Deutsche Bank, HSBC and China Development Bank are opposing Saudi Telecom's call to restructure a loan as they fear it will lead to hundreds of millions of dollars in losses.
The Islamic loan, totalling more than $1.2bn (£774m, €901m), was taken out by STC's Indonesian arm, Axis Telekom, and backed by the parent company in 2011.
According to unnamed sources cited by Reuters, the raft of lenders are concerned that STC's proposed restructuring will lead to $600m in losses.
Axis Telekom, which is 84% owned by STC, has recently reported poor results from its operations and by default is breaching some of the covenants of its loan terms. The dire financial results have naturally led to calls for a loan restructuring.
STC asked the banks to restructure the debt to reflect its correct value between $600m to $800m, say Reuters' sources.
The lenders, led by Deutsche Bank, have reportedly refused the deal and are looking for alternative ways to recover the money.
The spat with the lenders is likely to complicate STC's plan to sell the non-performing Axis business to its rival PT XL Axiata. The company requires approval from the creditor banks to complete the transaction.
"On the one hand, you have a big exposure that you cannot let go and on the other side, you have to be careful of your business relationships in the kingdom," said a Dubai-based banker to Reuters.
STC has already revealed that it is in negotiations to sell its stake in Axis Telekom that it bought in 2007 because of its poor financial performance.
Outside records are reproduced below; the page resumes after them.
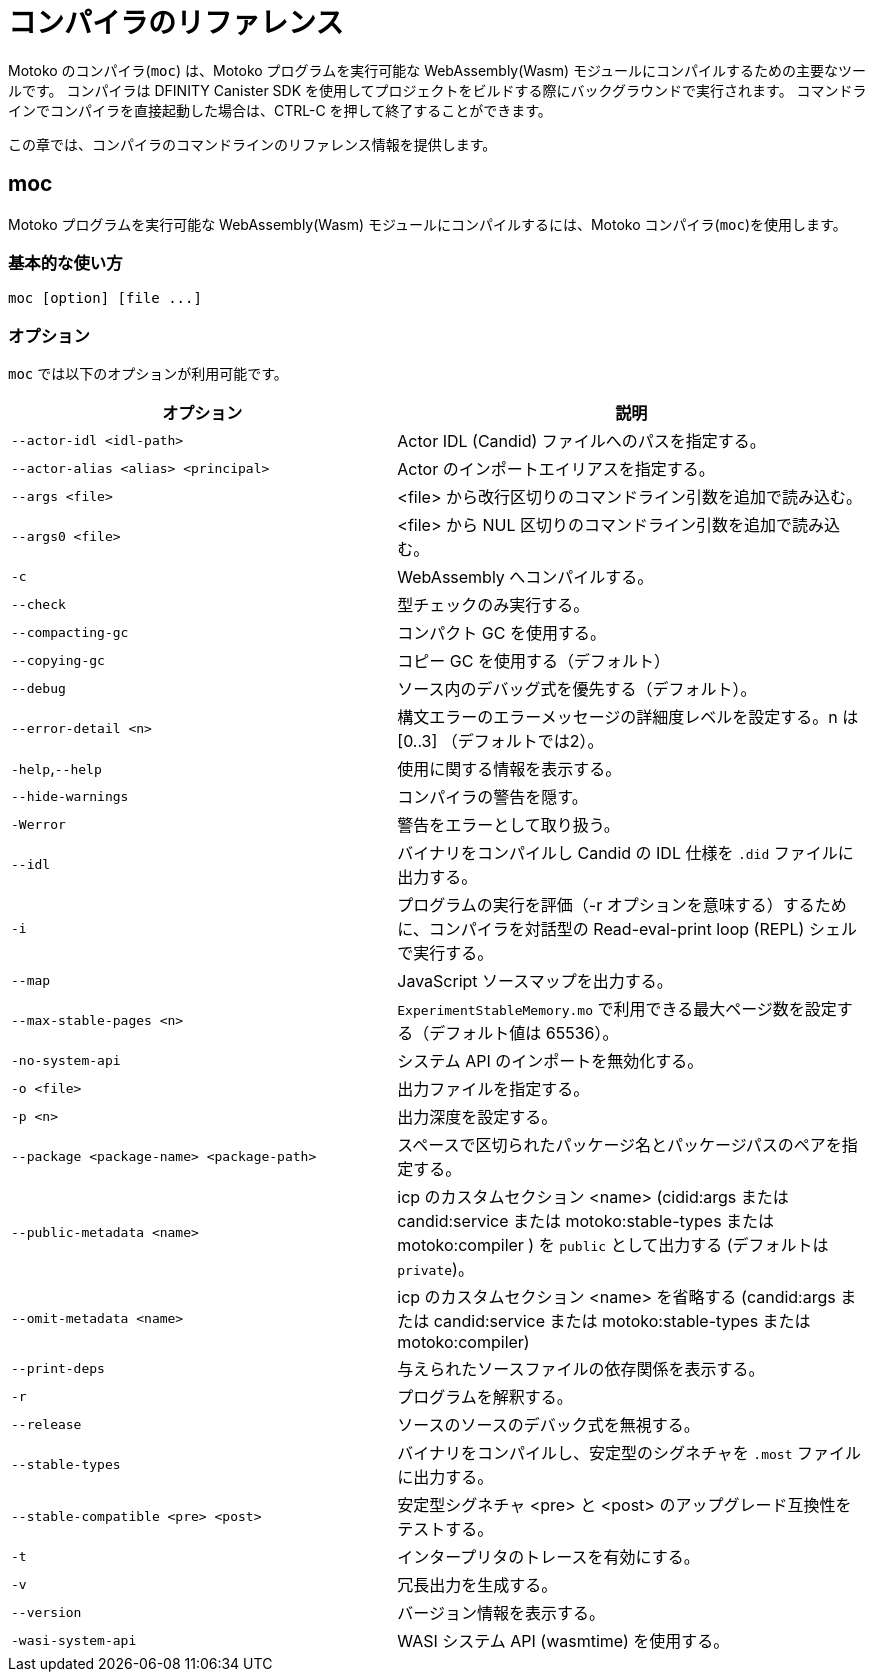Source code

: = コンパイラのリファレンス
:proglang: Motoko
:sdk-short-name: DFINITY Canister SDK
:company-id: DFINITY
:!page-repl:

{proglang} のコンパイラ(`+moc+`) は、{proglang} プログラムを実行可能な WebAssembly(Wasm) モジュールにコンパイルするための主要なツールです。
コンパイラは {sdk-short-name} を使用してプロジェクトをビルドする際にバックグラウンドで実行されます。
コマンドラインでコンパイラを直接起動した場合は、CTRL-C を押して終了することができます。

この章では、コンパイラのコマンドラインのリファレンス情報を提供します。

== moc

{proglang} プログラムを実行可能な WebAssembly(Wasm) モジュールにコンパイルするには、{proglang} コンパイラ(`+moc+`)を使用します。

=== 基本的な使い方

[source,bash]
----
moc [option] [file ...]
----

=== オプション

`+moc+` では以下のオプションが利用可能です。

[width="100%",cols="<45%,<55%",options="header",]
|===
|オプション |説明
|`+--actor-idl <idl-path>+` |Actor IDL (Candid) ファイルへのパスを指定する。

|`+--actor-alias <alias> <principal>+` |Actor のインポートエイリアスを指定する。

|`+--args <file>+` |<file> から改行区切りのコマンドライン引数を追加で読み込む。

|`+--args0 <file>+` |<file> から NUL 区切りのコマンドライン引数を追加で読み込む。

|`+-c+` |WebAssembly へコンパイルする。

|`+--check+` |型チェックのみ実行する。

|`+--compacting-gc+` | コンパクト GC を使用する。

|`+--copying-gc+` | コピー GC を使用する（デフォルト）

|`+--debug+` |ソース内のデバッグ式を優先する（デフォルト）。

//|`+-dp+` |パースをダンプする。

//|`+-dt+` |型チェックされた AST をダンプする。

//|`+-dl+` |中間表現をダンプする。

|`+--error-detail <n>+` |構文エラーのエラーメッセージの詳細度レベルを設定する。n は [0..3] （デフォルトでは2）。

|`+-help+`,`+--help+` |使用に関する情報を表示する。

|`+--hide-warnings+` |コンパイラの警告を隠す。

|`+-Werror+` |警告をエラーとして取り扱う。

|`+--idl+` | バイナリをコンパイルし Candid の IDL 仕様を `.did` ファイルに出力する。

|`+-i+` |プログラムの実行を評価（-r オプションを意味する）するために、コンパイラを対話型の Read-eval-print loop (REPL) シェルで実行する。

//|`+-iR+` |Interprets the lowered code.

|`+--map+` |JavaScript ソースマップを出力する。

| `+--max-stable-pages <n>+` |  `ExperimentStableMemory.mo` で利用できる最大ページ数を設定する（デフォルト値は 65536）。

//|`+-no-await+` |Disables await-lowering (with -iR).

//|`+-no-async+` |Disables async-lowering (with -iR).

//|`+-no-check-ir+` |Skips intermediate code checking.

//|`+-no-link+` |Disables statically-linked runtime.

|`+-no-system-api+` |システム API のインポートを無効化する。

|`+-o <file>+` |出力ファイルを指定する。

|`+-p <n>+` |出力深度を設定する。

|`+--package <package-name> <package-path>+` |スペースで区切られたパッケージ名とパッケージパスのペアを指定する。

|`+--public-metadata <name>+` |icp のカスタムセクション <name> (cidid:args または candid:service または motoko:stable-types または motoko:compiler ) を `public` として出力する (デフォルトは `private`)。

|`+--omit-metadata <name>+` |icp のカスタムセクション <name> を省略する (candid:args または candid:service または motoko:stable-types または motoko:compiler)

|`+--print-deps+` |与えられたソースファイルの依存関係を表示する。

//|`+--profile+` |Activates profiling counters in interpreters.

//|`+--profile-field <field>+` |Includes the given field from the program result in the profile file.

//|`+--profile-file+` |Sets profiling output file.

//|`+--profile-line-prefix <prefix>+` |Adds the specified prefix string to each profile line.

|`+-r+` |プログラムを解釈する。

|`+--release+` |ソースのソースのデバック式を無視する。

//|`+--sanity-checks+` |Enable sanity checking in the runtime system and generated code (for compiler development only).

| `--stable-types` |バイナリをコンパイルし、安定型のシグネチャを `.most` ファイルに出力する。

| `--stable-compatible <pre> <post>` |安定型シグネチャ <pre> と <post> のアップグレード互換性をテストする。

|`+-t+` |インタープリタのトレースを有効にする。

|`+-v+` |冗長出力を生成する。

|`+--version+` |バージョン情報を表示する。

|`+-wasi-system-api+` |WASI システム API (wasmtime) を使用する。
|===

////
= Compiler reference
:proglang: Motoko
:sdk-short-name: DFINITY Canister SDK
:company-id: DFINITY
:!page-repl:

The {proglang} compiler (`+moc+`) is the primary tool for compiling {proglang} programs into executable WebAssembly (Wasm) modules. 
The compiler runs in the background when you build projects using the {sdk-short-name}. 
If you invoke the compiler directly on the command-line, you can press CTRL-C to exit.

This section provides compiler command-line reference information.

== moc

Use the {proglang} compiler (`+moc+`) to compile {proglang} programs into executable WebAssembly (Wasm) modules.

=== Basic usage

[source,bash]
----
moc [option] [file ...]
----

=== Options

You can use the following options with the `+moc+` command.

[width="100%",cols="<45%,<55%",options="header",]
|===
|Option |Description
|`+--actor-idl <idl-path>+` |Specifies a path to actor IDL (Candid) files.

|`+--actor-alias <alias> <principal>+` |Specifies an actor import alias.

|`+--args <file>+` |Read additional newline separated command line arguments from <file>

|`+--args0 <file>+` |Read additional NUL separated command line arguments from <file>

|`+-c+` |Compile to WebAssembly.

|`+--check+` |Performs type checking only.

|`+--compacting-gc+` | Use compacting GC

|`+--copying-gc+` | Use copying GC (default)

|`+--debug+` |Respects debug expressions in the source (the default).

//|`+-dp+` |Dumps parse.

//|`+-dt+` |Dumps type-checked AST.

//|`+-dl+` |Dumps intermediate representation

|`+--error-detail <n>+` |Set level of error message detail for syntax errors, n in [0..3] (default 2).

|`+-help+`,`+--help+` |Displays usage information.

|`+--hide-warnings+` |Hides compiler warnings.

|`+-Werror+` |Treat warnings as errors.

|`+--idl+` | Compile binary and emit Candid IDL specification to `.did` file.

|`+-i+` |Runs the compiler in an interactive read–eval–print loop (REPL) shell so you can evaluate program execution (implies -r).

//|`+-iR+` |Interprets the lowered code.

|`+--map+` |Outputs a JavaScript source map.

| `+--max-stable-pages <n>+` |  Set maximum number of pages available for library `ExperimentStableMemory.mo` (default 65536).

//|`+-no-await+` |Disables await-lowering (with -iR).

//|`+-no-async+` |Disables async-lowering (with -iR).

//|`+-no-check-ir+` |Skips intermediate code checking.

//|`+-no-link+` |Disables statically-linked runtime.

|`+-no-system-api+` |Disables system API imports.

|`+-o <file>+` |Specifies the output file.

|`+-p <n>+` |Sets the print depth.

|`+--package <package-name> <package-path>+` |Specifies a package-name package-path pair, separated by a space.

|`+--public-metadata <name>+` |Emit icp custom section <name> (candid:args or candid:service or motoko:stable-types or motoko:compiler) as `public` (default is `private`)

|`+--omit-metadata <name>+` |omit icp custom section <name> (candid:args or candid:service or motoko:stable-types or motoko:compiler)

|`+--print-deps+` |Prints the dependencies for a given source file.

//|`+--profile+` |Activates profiling counters in interpreters.

//|`+--profile-field <field>+` |Includes the given field from the program result in the profile file.

//|`+--profile-file+` |Sets profiling output file.

//|`+--profile-line-prefix <prefix>+` |Adds the specified prefix string to each profile line.

|`+-r+` |Interprets programs.

|`+--release+` |Ignores debug expressions in the source.

//|`+--sanity-checks+` |Enable sanity checking in the runtime system and generated code (for compiler development only).

| `--stable-types` |Compile binary and emit signature of stable types to `.most` file.

| `--stable-compatible <pre> <post>` |Test upgrade compatibility between stable-type signatures <pre> and <post>

|`+-t+` |Activates tracing in interpreter.

|`+-v+` |Generates verbose output.

|`+--version+` |Displays version information.

|`+-wasi-system-api+` |Uses the WASI system API (wasmtime).
|===

////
"This negative impact from some of the international operations is not expected to continue as STC investments in Asia had been written down to its fair value, and currently we are looking into rationalisation of STC international portfolio," said Abdulaziz Al Sugair, managing director and chairman of STC Group.
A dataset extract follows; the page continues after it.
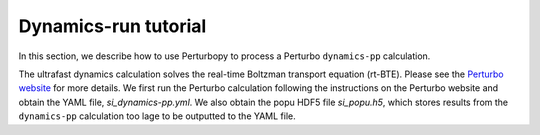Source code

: Dynamics-run tutorial
=====================

In this section, we describe how to use Perturbopy to process a Perturbo ``dynamics-pp`` calculation.

The ultrafast dynamics calculation solves the real-time Boltzman transport equation (rt-BTE). Please see the `Perturbo website <https://perturbo-code.github.io/mmydoc_dynamics.html>`_ for more details. We first run the Perturbo calculation following the instructions on the Perturbo website and obtain the YAML file, *si_dynamics-pp.yml*. We also obtain the popu HDF5 file *si_popu.h5*, which stores results from the ``dynamics-pp`` calculation too lage to be outputted to the YAML file.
However, sources say that STC and Axiata are yet to agree on the valuation for Axis. STC is looking to generate between $800m and $1bn from the sales, while Axiata wants to buy the STC arm for $500m to $600m.
According to Reuter's unnamed sources, China Development Bank has about $350m exposure to the Axis loan while HSBC and Deutsche have around $250m each. Other banks involved in the loan include Citigroup that has an exposure less than $100m.
The loan includes a $450m sharia-compliant murabaha facility arranged by Deutsche Bank and HSBC and is underwritten by Deutsche Bank and HSBC's Saudi affiliate. A murabaha is a cost-plus-profit arrangement under Islamic banking.
The tussle began at the point when STC's new management asked the banks to restructure the loans three months ago.
Amid rising tensions, STC's CEO and heads of its international and domestic operations stepped down from the company.
The banks resisted the call as even a 10% trimming could result in losses of about $25m each for both HSBC and Deutsche. The amount almost equals the fees that the banks generated in the Middle East region in the first half.
Deutsche earned about $27.4m in fees from Middle East in the first half, followed by HSBC with $24.4m, according Thomson Reuters data.
Under the terms of the loan agreement, the banks can pursue legal options outside Saudi Arabia if necessary.